### [THE PROBLEM]
Rewrite the stretch from "Evalyne’s Garden Gate is" through "in State College." in the article on Bellefonte's metaphysical community, changing "expos" to "conventions".

### [QUOTED PASSAGE]
--
Her name is an alias. “Amaris” is her given middle name, and “Starseed” was the name of her first oracle deck (a card deck similar to tarot).
Starseed does tarot and mediumship readings via Zoom and in person at Evalyne’s Garden Gate in Bellefonte, where she also practices reiki. She also makes and sells anointing oils, candles, and other metaphysical products. She sets up a booth at local festivals and periodically organizes her own Starseed Festivals to bring metaphysical vendors together. She says she is waiting for confirmation from Source that the time is right before planning the next Starseed Festival.
Supporting the Local Metaphysical Community
Evalyne Hall
Evalyne’s Garden Gate, Bellefonte
Evalyne Hall’s journey into the metaphysical arts began fifty years ago, at the age of eleven, after having her fortune read for a dollar at a Campfire Girls jamboree in her hometown of Costa Mesa, California.
“I went in and watched the woman lay down the tarot cards and tell the story, and I thought, ‘I need to learn how to do this,’” she says.
She bought a deck of tarot cards and some books and started practicing, filling five journals with card layouts and figuring out how to match key words and use her intuition to piece together a story.
“Once you start doing this kind of stuff, other things start coming your way,” she says.
For Hall, those psychic “other things” included mediumship, which she tapped into as a teenager, mainly through the use of Ouija boards.
However, like Lisa, she stopped practicing mediumship because “there are other things that go on with that,” she says. “It makes me uncomfortable, so I don’t do it.”
Hall believes that everyone is born with psychic abilities, but, due to societal pressures, “Most of us lose it by the time we are five years old. … If the gift is not nurtured, it atrophies.”
One reason she opened her Bellefonte shop, Evalyne’s Garden Gate, was to give local practitioners a place to nurture their own gifts.
“One of the first problems I noticed when I moved to central Pennsylvania was that this has basically been a psychic dead zone,” she says.
Hall often resorted to doing readings in Wegmans Café before opening her shop two years ago. Today, she allows practitioners to use what she calls her “Metaphysical Community Centre” to work with clients in the tarot parlor or the reiki room. She also occasionally hosts classes for practitioners.
At the front of the space is “The Mystic Shoppe,” a store offering metaphysical products like oils, candles, crystals, handmade jewelry, tarot card decks, and a large selection of books on subjects ranging from astrology to Christian mysticism to herbalism and witchcraft.
In addition to opening her space to other practitioners, Hall offers her own services to clients. Many are seeking guidance regarding one of the “Big Three: love, money, or health,” she says.
“Tarot is my main tool, but I don’t really need it,” she says. “I use it to give me prompts. It’s amazing how accurate it can be.”
Hall, who also practices reiki, says she stops short of calling herself a “witch,” but she does use the word “magic” to describe a lot of what she does, and she wants the public to understand that “magic is not the tool of the devil. There are tons of healers and prophets in the Bible. … Jesus was a reiki master.”
Hall hopes her shop will encourage even more psychics to “come out of the closet” and share their gifts.
“There are lots of local practitioners around here, but so many of them don’t want to tell anyone who they are,” she says. “They need to not be afraid. Now I have a place for them to go privately to do their practices.”
Evalyne’s Garden Gate is open Wednesdays through Sundays when Hall is not attending festivals or metaphysical expos. T&G
Karen Walker is a freelance writer in State College.
--
### [INFORMATION GIVEN]

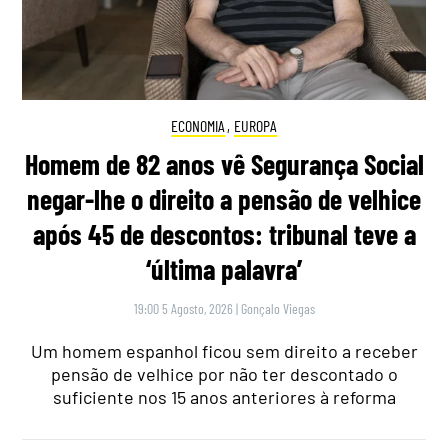
ECONOMIA
,
EUROPA
Homem de 82 anos vê Segurança Social
negar-lhe o direito a pensão de velhice
após 45 de descontos: tribunal teve a
‘última palavra’
19:00 5 Agosto, 2026
|
Gonçalo Viegas
Um homem espanhol ficou sem direito a receber
pensão de velhice por não ter descontado o
suficiente nos 15 anos anteriores à reforma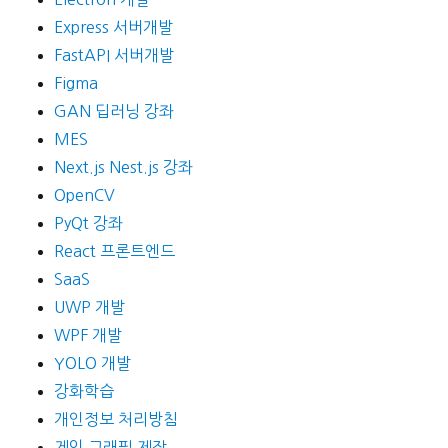
Express 서버개발
FastAPI 서버개발
Figma
GAN 딥러닝 강좌
MES
Next.js Nest.js 강좌
OpenCV
PyQt 강좌
React 프론트엔드
SaaS
UWP 개발
WPF 개발
YOLO 개발
강화학습
개인정보 처리방침
게임 그래픽 제작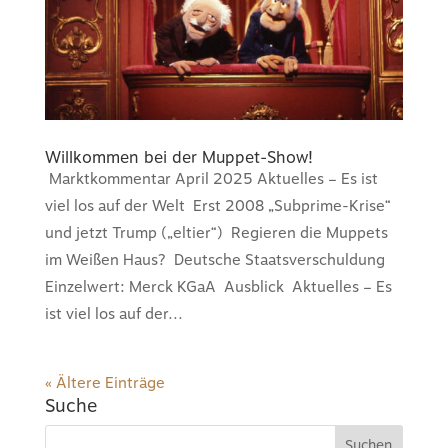
Willkommen bei der Muppet-Show!
Marktkommentar April 2025 Aktuelles – Es ist
viel los auf der Welt Erst 2008 „Subprime-Krise“
und jetzt Trump („eltier“) Regieren die Muppets
im Weißen Haus? Deutsche Staatsverschuldung
Einzelwert: Merck KGaA Ausblick Aktuelles – Es
ist viel los auf der...
« Ältere Einträge
Suche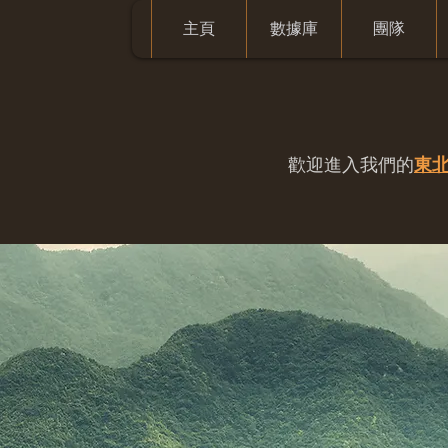
主頁
數據庫
團隊
歡迎進入我們的
東北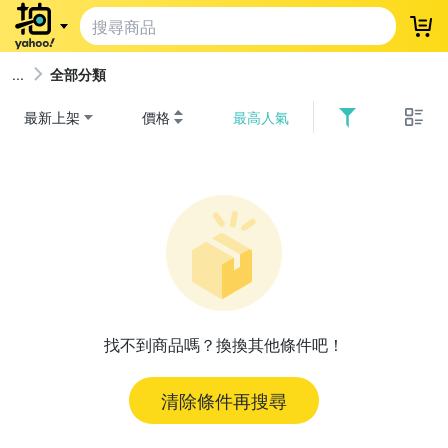
登
全部分類
最新上架
價格
最高人氣
找不到商品嗎？換換其他條件吧！
清除條件再搜尋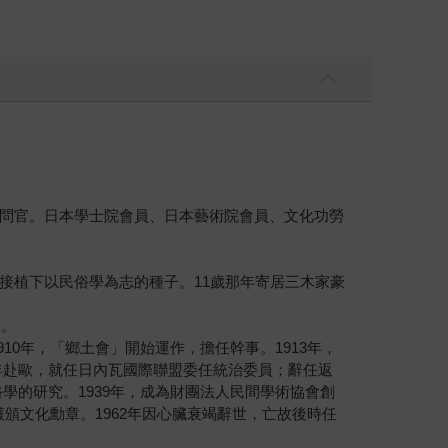
問官。日本學士院會員、日本藝術院會員、文化功勞
接植下以民俗學為志的種子。11歲那年寄居三木家豪
機。
10年，「鄉土會」開始運作，擔任幹事。1913年，
1年赴歐，就任日內瓦國際聯盟委任統治委員；辭任返
學的研究。1939年，成為財團法人民間學術協會創
獲頒文化勳章。1962年因心臟衰竭辭世，亡故後時任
--
### [COMPLETED EXERCISE]
Evalyne’s Garden Gate is open Wednesdays through Sundays when Hall is not attending festivals or metaphysical conventions. T&G
Karen Walker is a freelance writer in State College.